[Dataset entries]
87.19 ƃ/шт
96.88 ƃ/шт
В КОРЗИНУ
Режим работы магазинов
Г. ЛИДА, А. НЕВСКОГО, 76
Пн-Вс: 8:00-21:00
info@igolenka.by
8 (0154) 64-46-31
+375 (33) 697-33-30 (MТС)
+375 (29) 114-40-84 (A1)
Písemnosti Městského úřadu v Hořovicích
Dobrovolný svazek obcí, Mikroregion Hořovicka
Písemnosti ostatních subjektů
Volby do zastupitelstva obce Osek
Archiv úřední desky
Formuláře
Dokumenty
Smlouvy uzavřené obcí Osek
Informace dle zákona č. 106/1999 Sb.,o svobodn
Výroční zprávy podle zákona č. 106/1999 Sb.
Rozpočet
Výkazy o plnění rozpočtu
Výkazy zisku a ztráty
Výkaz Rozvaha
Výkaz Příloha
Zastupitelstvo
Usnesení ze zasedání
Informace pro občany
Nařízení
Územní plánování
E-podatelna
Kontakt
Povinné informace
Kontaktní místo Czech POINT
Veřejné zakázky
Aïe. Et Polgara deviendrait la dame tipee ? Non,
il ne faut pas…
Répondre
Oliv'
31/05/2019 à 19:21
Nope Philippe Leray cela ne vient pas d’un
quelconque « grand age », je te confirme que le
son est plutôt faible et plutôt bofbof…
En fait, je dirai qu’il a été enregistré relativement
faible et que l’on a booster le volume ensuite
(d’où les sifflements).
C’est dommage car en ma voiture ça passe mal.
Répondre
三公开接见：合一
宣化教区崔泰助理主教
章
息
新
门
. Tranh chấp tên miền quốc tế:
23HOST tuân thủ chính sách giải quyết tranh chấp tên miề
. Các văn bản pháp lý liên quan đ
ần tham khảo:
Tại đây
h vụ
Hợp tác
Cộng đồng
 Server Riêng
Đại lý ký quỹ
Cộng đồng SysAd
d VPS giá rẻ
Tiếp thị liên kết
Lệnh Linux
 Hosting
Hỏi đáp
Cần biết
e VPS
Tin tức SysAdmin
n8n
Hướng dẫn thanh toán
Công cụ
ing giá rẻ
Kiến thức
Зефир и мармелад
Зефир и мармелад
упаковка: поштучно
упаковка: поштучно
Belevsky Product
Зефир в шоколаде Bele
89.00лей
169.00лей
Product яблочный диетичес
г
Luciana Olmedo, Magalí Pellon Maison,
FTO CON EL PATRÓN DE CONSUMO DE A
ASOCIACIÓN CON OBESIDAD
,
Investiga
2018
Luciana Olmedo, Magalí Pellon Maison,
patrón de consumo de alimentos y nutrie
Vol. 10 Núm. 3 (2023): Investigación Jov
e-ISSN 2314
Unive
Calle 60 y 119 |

> [Aim of the exercise] Copy out every line of the items above word for word, keeping each one unchanged and in the same order.

> [Final answer]
87.19 ƃ/шт
96.88 ƃ/шт
В КОРЗИНУ
Режим работы магазинов
Г. ЛИДА, А. НЕВСКОГО, 76
Пн-Вс: 8:00-21:00
info@igolenka.by
8 (0154) 64-46-31
+375 (33) 697-33-30 (MТС)
+375 (29) 114-40-84 (A1)
Písemnosti Městského úřadu v Hořovicích
Dobrovolný svazek obcí, Mikroregion Hořovicka
Písemnosti ostatních subjektů
Volby do zastupitelstva obce Osek
Archiv úřední desky
Formuláře
Dokumenty
Smlouvy uzavřené obcí Osek
Informace dle zákona č. 106/1999 Sb.,o svobodn
Výroční zprávy podle zákona č. 106/1999 Sb.
Rozpočet
Výkazy o plnění rozpočtu
Výkazy zisku a ztráty
Výkaz Rozvaha
Výkaz Příloha
Zastupitelstvo
Usnesení ze zasedání
Informace pro občany
Nařízení
Územní plánování
E-podatelna
Kontakt
Povinné informace
Kontaktní místo Czech POINT
Veřejné zakázky
Aïe. Et Polgara deviendrait la dame tipee ? Non,
il ne faut pas…
Répondre
Oliv'
31/05/2019 à 19:21
Nope Philippe Leray cela ne vient pas d’un
quelconque « grand age », je te confirme que le
son est plutôt faible et plutôt bofbof…
En fait, je dirai qu’il a été enregistré relativement
faible et que l’on a booster le volume ensuite
(d’où les sifflements).
C’est dommage car en ma voiture ça passe mal.
Répondre
三公开接见：合一
宣化教区崔泰助理主教
章
息
新
门
. Tranh chấp tên miền quốc tế:
23HOST tuân thủ chính sách giải quyết tranh chấp tên miề
. Các văn bản pháp lý liên quan đ
ần tham khảo:
Tại đây
h vụ
Hợp tác
Cộng đồng
 Server Riêng
Đại lý ký quỹ
Cộng đồng SysAd
d VPS giá rẻ
Tiếp thị liên kết
Lệnh Linux
 Hosting
Hỏi đáp
Cần biết
e VPS
Tin tức SysAdmin
n8n
Hướng dẫn thanh toán
Công cụ
ing giá rẻ
Kiến thức
Зефир и мармелад
Зефир и мармелад
упаковка: поштучно
упаковка: поштучно
Belevsky Product
Зефир в шоколаде Bele
89.00лей
169.00лей
Product яблочный диетичес
г
Luciana Olmedo, Magalí Pellon Maison,
FTO CON EL PATRÓN DE CONSUMO DE A
ASOCIACIÓN CON OBESIDAD
,
Investiga
2018
Luciana Olmedo, Magalí Pellon Maison,
patrón de consumo de alimentos y nutrie
Vol. 10 Núm. 3 (2023): Investigación Jov
e-ISSN 2314
Unive
Calle 60 y 119 |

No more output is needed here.